Keeping Commerce Moving on the Banks of the St. Lawrence – Tour of the Port of Montreal
Nearly 1,000 miles inland from the Atlantic Ocean, the Port of Montreal sits along the shortest direct route from Europe and the Mediterranean to North America. As an international container port, it serves Toronto, central Canada and the U.S. Midwest and Northeast regions as goods like cereal grains, petroleum products and cruise ship passengers move up and down the St. Lawrence and out to the Atlantic. We spent the morning meeting with the Montreal Port Authority and touring its facilities as we got the chance to see how a port operates, learn what goods make up its prime commodities and hear about how it has outgrown its Montreal riverfront property. The port is in the midst of a $750 million expansion to grow its container handling capacity and stay competitive with large American ports. As an interesting sidebar, part of this expansion plan involves some environmental impact “banking” and the creation of a large island wildlife preserve on the river.
Shipping on the St. Lawrence
We’d heard from the folks that receive all of the ships moving up and down the Seaway, so next we turned our attention to what it takes to manage those fleets. A representative of Fednav, Canada’s largest ocean-going dry-bulk shipping company, met with us to talk about the logistics of modern international trade and the Great Lakes’ maritime industry’s recent report on its economic impact.
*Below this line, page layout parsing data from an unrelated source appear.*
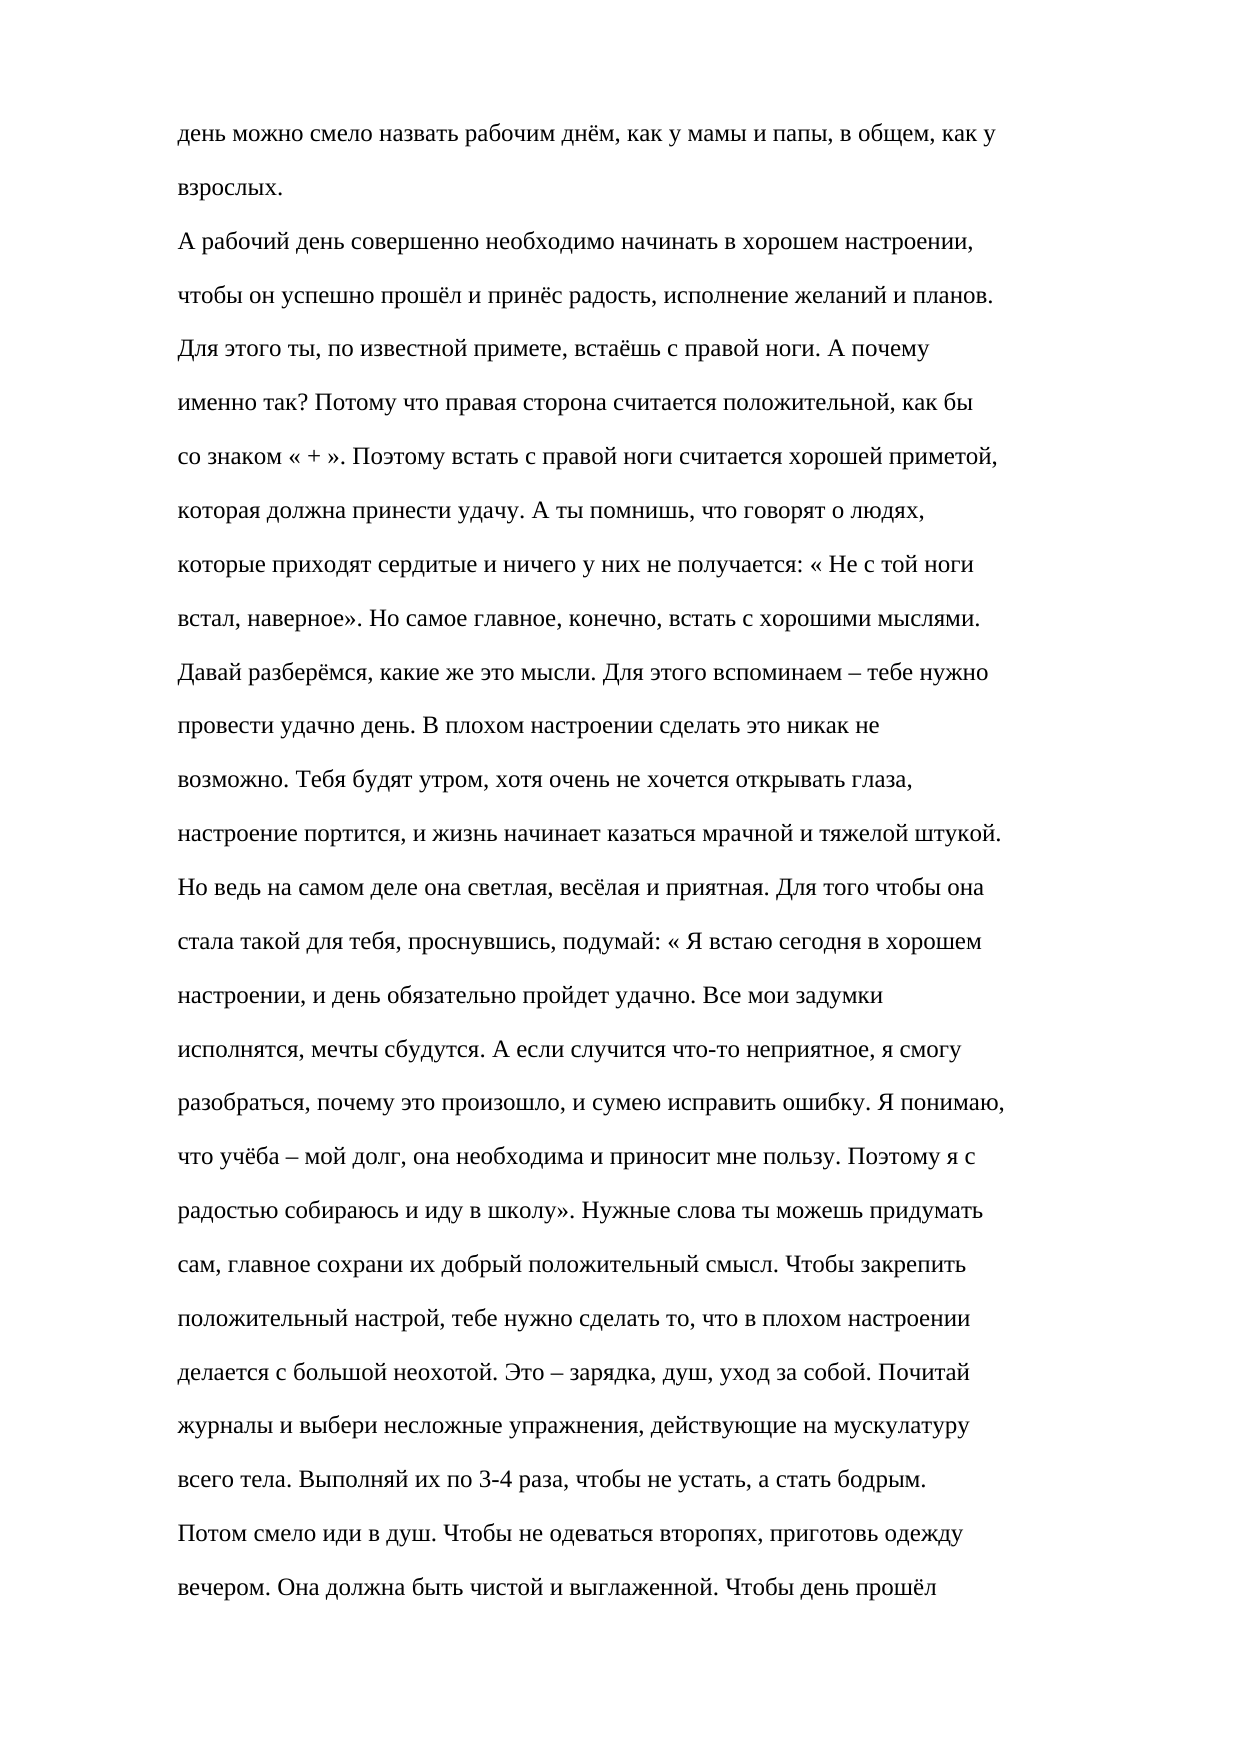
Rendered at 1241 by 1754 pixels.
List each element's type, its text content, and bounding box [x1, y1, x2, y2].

text которая должна принести удачу. А ты помнишь, что говорят о людях, [177, 495, 1152, 524]
text провести удачно день. В плохом настроении сделать это никак не [177, 711, 1152, 739]
text которые приходят сердитые и ничего у них не получается: « Не с той ноги [177, 549, 1152, 578]
text журналы и выбери несложные упражнения, действующие на мускулатуру [177, 1411, 1152, 1439]
text именно так? Потому что правая сторона считается положительной, как бы [177, 387, 1152, 416]
text стала такой для тебя, проснувшись, подумай: « Я встаю сегодня в хорошем [177, 926, 1152, 955]
text что учёба – мой долг, она необходима и приносит мне пользу. Поэтому я с [177, 1141, 1152, 1170]
text Давай разберёмся, какие же это мысли. Для этого вспоминаем – тебе нужно [177, 657, 1152, 685]
text положительный настрой, тебе нужно сделать то, что в плохом настроении [177, 1303, 1152, 1332]
text вечером. Она должна быть чистой и выглаженной. Чтобы день прошёл [177, 1572, 1152, 1601]
text день можно смело назвать рабочим днём, как у мамы и папы, в общем, как у [177, 118, 1152, 147]
text настроение портится, и жизнь начинает казаться мрачной и тяжелой штукой. [177, 818, 1152, 847]
text чтобы он успешно прошёл и принёс радость, исполнение желаний и планов. [177, 280, 1152, 308]
text радостью собираюсь и иду в школу». Нужные слова ты можешь придумать [177, 1195, 1152, 1224]
text встал, наверное». Но самое главное, конечно, встать с хорошими мыслями. [177, 603, 1152, 632]
text Для этого ты, по известной примете, встаёшь с правой ноги. А почему [177, 333, 1152, 362]
text разобраться, почему это произошло, и сумею исправить ошибку. Я понимаю, [177, 1087, 1152, 1116]
text со знаком « + ». Поэтому встать с правой ноги считается хорошей приметой, [177, 441, 1152, 470]
text взрослых. [177, 172, 1152, 201]
text Но ведь на самом деле она светлая, весёлая и приятная. Для того чтобы она [177, 872, 1152, 901]
text настроении, и день обязательно пройдет удачно. Все мои задумки [177, 980, 1152, 1008]
text сам, главное сохрани их добрый положительный смысл. Чтобы закрепить [177, 1249, 1152, 1278]
text всего тела. Выполняй их по 3-4 раза, чтобы не устать, а стать бодрым. [177, 1464, 1152, 1493]
text возможно. Тебя будят утром, хотя очень не хочется открывать глаза, [177, 764, 1152, 793]
text делается с большой неохотой. Это – зарядка, душ, уход за собой. Почитай [177, 1357, 1152, 1386]
text А рабочий день совершенно необходимо начинать в хорошем настроении, [177, 226, 1152, 254]
text Потом смело иди в душ. Чтобы не одеваться второпях, приготовь одежду [177, 1518, 1152, 1547]
text исполнятся, мечты сбудутся. А если случится что-то неприятное, я смогу [177, 1034, 1152, 1062]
According to the report published earlier this year, cargo moving on the Great Lakes and St. Lawrence Seaway supported 237, 868 jobs and brought in $35 billion (U.S.) to the U.S. and Canadian economies. We also learned how the industry is adopting protocols and investing in new technologies to help prevent the spread of invasive species, lower their fuel consumption and carbon footprint, and accommodate new best practices for avoiding other impacts like whale collisions.